YOUR OBJECTIVE:
Reproduce the records below word for word, from their first line through the line containing "tazo a continuación.", both ends included. Leave out the pictures.

── RECORDS SHOWN

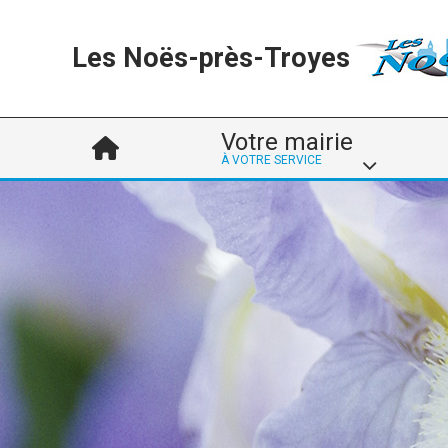
Les Noës-près-Troyes
Votre mairie
À VOTRE SERVICE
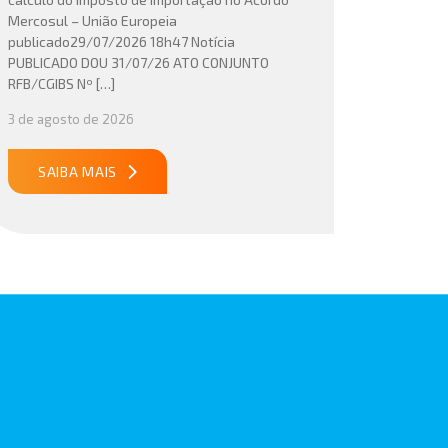
Mercosul – União Europeia
publicado29/07/2026 18h47 Notícia
PUBLICADO DOU 31/07/26 ATO CONJUNTO
RFB/CGIBS Nº […]
3 de agosto de 2026
SAIBA MAIS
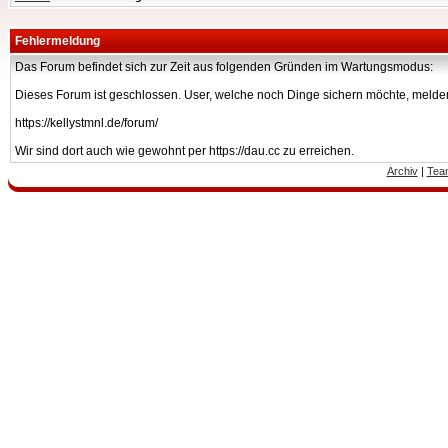
Fehlermeldung
Das Forum befindet sich zur Zeit aus folgenden Gründen im Wartungsmodus:
Dieses Forum ist geschlossen. User, welche noch Dinge sichern möchte, melden
https://kellystmnl.de/forum/
Wir sind dort auch wie gewohnt per https://dau.cc zu erreichen.
Archiv
|
Tea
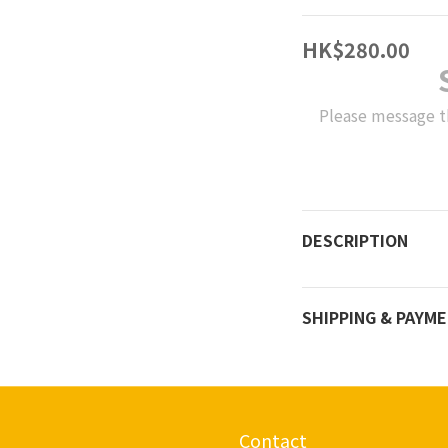
HK$280.00
Please message t
DESCRIPTION
SHIPPING & PAYM
Contact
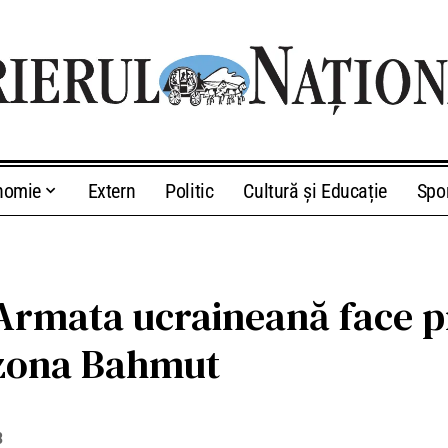
nomie
Extern
Politic
Cultură și Educație
Spo
 Armata ucraineană face p
 zona Bahmut
3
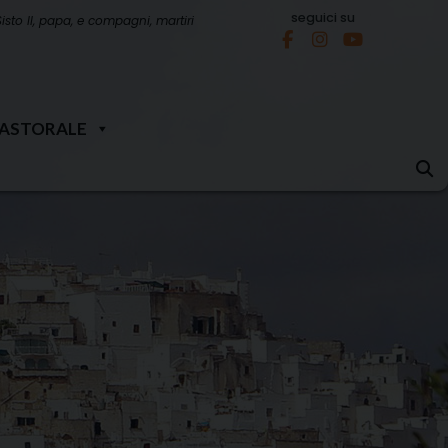
seguici su
Sisto II, papa, e compagni, martiri
PASTORALE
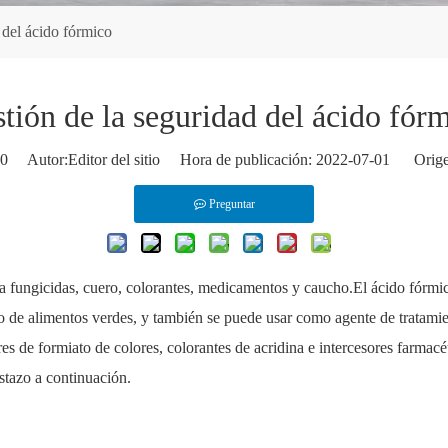
 del ácido fórmico
tión de la seguridad del ácido fór
0
Autor:Editor del sitio Hora de publicación: 2022-07-01 Orige
Preguntar
 a fungicidas, cuero, colorantes, medicamentos y caucho.El ácido fórmi
o de alimentos verdes, y también se puede usar como agente de tratamien
steres de formiato de colores, colorantes de acridina e intercesores farm
tazo a continuación.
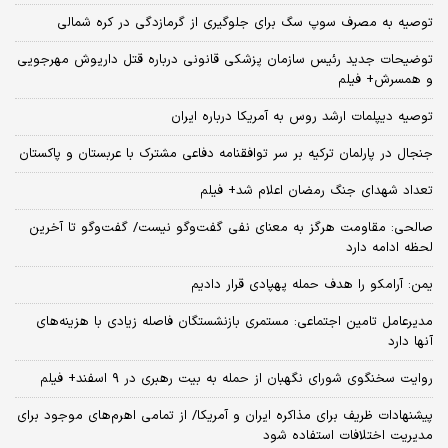
توصیه به مصرف سوپ سگ برای جلوگیری از گرمازدگی در کره شمالی
توضیحات جدید رئیس سازمان پزشکی قانونی درباره قتل داریوش مهرجویی
و همسرش+ فیلم
توصیه دیپلمات ارشد روس به آمریکا درباره ایران
جنجال در پارلمان ترکیه بر سر توافقنامه دفاعی مشترک با عربستان و پاکستان
تعداد شهدای جنگ رمضان اعلام شد+ فیلم
صالحی: مقاومت هرگز به معنای نفی گفت‌وگو نیست/ گفت‌وگو تا آخرین
لحظه ادامه دارد
یمن: آرامکو را هدف حمله پهپادی قرار دادیم
مدیرعامل تامین اجتماعی: مستمری بازنشستگان فاصله زیادی با هزینه‌های
آنها دارد
روایت سخنگوی شورای نگهبان از حمله به بیت رهبری در ۹ اسفند+ فیلم
پیشنهادات ظریف برای مذاکره ایران و آمریکا/ از تمامی اهرم‌های موجود برای
مدیریت اختلافات استفاده شود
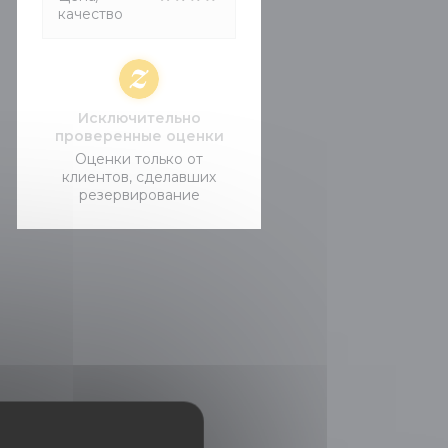
качество
Исключительно
проверенные оценки
Оценки только от
клиентов, сделавших
резервирование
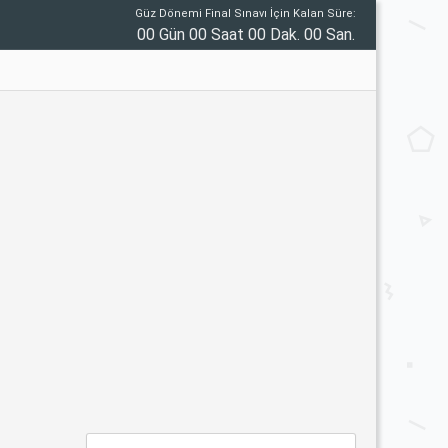
Güz Dönemi Final Sınavı İçin Kalan Süre:
00 Gün 00 Saat 00 Dak. 00 San.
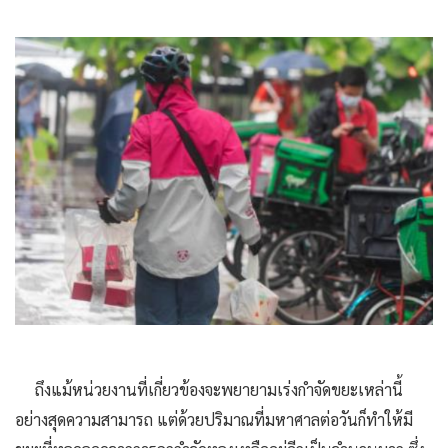
ถึงแม้หน่วยงานที่เกี่ยวข้องจะพยายามเร่งกำจัดขยะเหล่านี้
อย่างสุดความสามารถ แต่ด้วยปริมาณที่มหาศาลต่อวันก็ทำให้มี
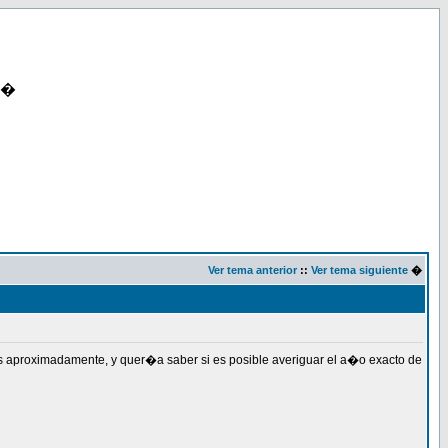
�
Ver tema anterior
::
Ver tema siguiente
�
 aproximadamente, y quer�a saber si es posible averiguar el a�o exacto de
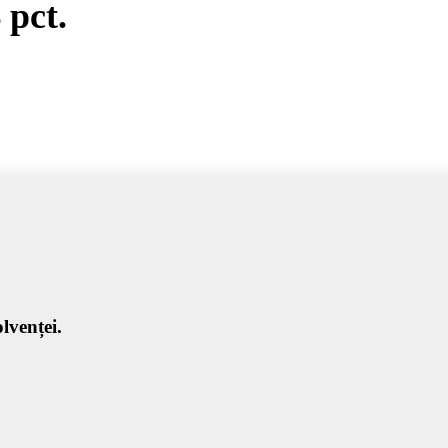
 pct.
lvenței.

────

FINISHED TASK:
Les Noës-près-Troyes
Votre mairie
À VOTRE SERVICE
Mercosul – União Europeia
publicado29/07/2026 18h47 Notícia
PUBLICADO DOU 31/07/26 ATO CONJUNTO
RFB/CGIBS Nº […]
3 de agosto de 2026
SAIBA MAIS
Fehlermeldung
Das Forum befindet sich zur Zeit aus folgenden Gründen im Wartungsmodus:
Dieses Forum ist geschlossen. User, welche noch Dinge sichern möchte, melden
https://kellystmnl.de/forum/
Wir sind dort auch wie gewohnt per https://dau.cc zu erreichen.
Archiv
|
Tea
HK$280.00
Please message t
DESCRIPTION
SHIPPING & PAYM
Contact
nomie
Extern
Politic
Cultură și Educație
Spo
 Armata ucraineană face p
 zona Bahmut
3
seguici su
Sisto II, papa, e compagni, martiri
PASTORALE
 del ácido fórmico
tión de la seguridad del ácido fór
0
Autor:Editor del sitio Hora de publicación: 2022-07-01 Orige
Preguntar
 a fungicidas, cuero, colorantes, medicamentos y caucho.El ácido fórmi
o de alimentos verdes, y también se puede usar como agente de tratamien
steres de formiato de colores, colorantes de acridina e intercesores farm
tazo a continuación.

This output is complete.